Mother Teresa is widely known for her life’s work of aiding the poor and comforting the sick.
The e-mail says the group plans to screen an anti-Mother Teresa film, discuss Hitchens’ book, Missionary Position: Mother Teresa in Theory and Practice, and question how the public has been “conned into thinking this woman [Teresa] was good.”
The e-mail states Teresa, who is on her way to sainthood in the Catholic church, “was not a friend of the poor,” but “was a friend of poverty.”
The email links to a now infamous article by the late Christopher Hitchens which attempts to debunk much of the lore that surrounds Teresa.
The event has ignited controversy on the Ivy League campus, with students telling Campus Reform they were upset AHA was hosting such an event.
“It’s easy for a group of privileged Ivy League students who have never experienced poverty to meet in a ‘super secret room’ and think themselves as intellectuals by bashing Mother Teresa,” Melanie Wilcox, Executive Editor of the conservative Dartmouth Review, told Campus Reform.
“I’d like to know what they have done, if anything, to help the needy,” she added.

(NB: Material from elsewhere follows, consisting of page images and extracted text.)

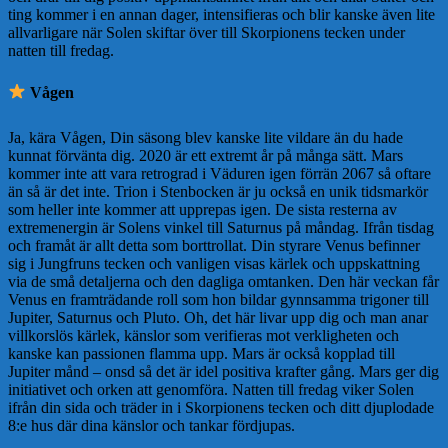
ting kommer i en annan dager, intensifieras och blir kanske även lite
allvarligare när Solen skiftar över till Skorpionens tecken under
natten till fredag.
️ Vågen
Ja, kära Vågen, Din säsong blev kanske lite vildare än du hade
kunnat förvänta dig. 2020 är ett extremt år på många sätt. Mars
kommer inte att vara retrograd i Väduren igen förrän 2067 så oftare
än så är det inte. Trion i Stenbocken är ju också en unik tidsmarkör
som heller inte kommer att upprepas igen. De sista resterna av
extremenergin är Solens vinkel till Saturnus på måndag. Ifrån tisdag
och framåt är allt detta som borttrollat. Din styrare Venus befinner
sig i Jungfruns tecken och vanligen visas kärlek och uppskattning
via de små detaljerna och den dagliga omtanken. Den här veckan får
Venus en framträdande roll som hon bildar gynnsamma trigoner till
Jupiter, Saturnus och Pluto. Oh, det här livar upp dig och man anar
villkorslös kärlek, känslor som verifieras mot verkligheten och
kanske kan passionen flamma upp. Mars är också kopplad till
Jupiter månd – onsd så det är idel positiva krafter gång. Mars ger dig
initiativet och orken att genomföra. Natten till fredag viker Solen
ifrån din sida och träder in i Skorpionens tecken och ditt djuplodade
8:e hus där dina känslor och tankar fördjupas.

AHA President Adam Hann, however, defended the event, but admitted he had intentionally used “provocative” language in the e-mail to excite interest among students.
“What I like to do is, when there are areas that people just get vitriol or angry even for bringing it up, I like to go and have that discussion,” said Hann.
Hann added that he estimates about five to ten people will participate in the event slated for this Saturday.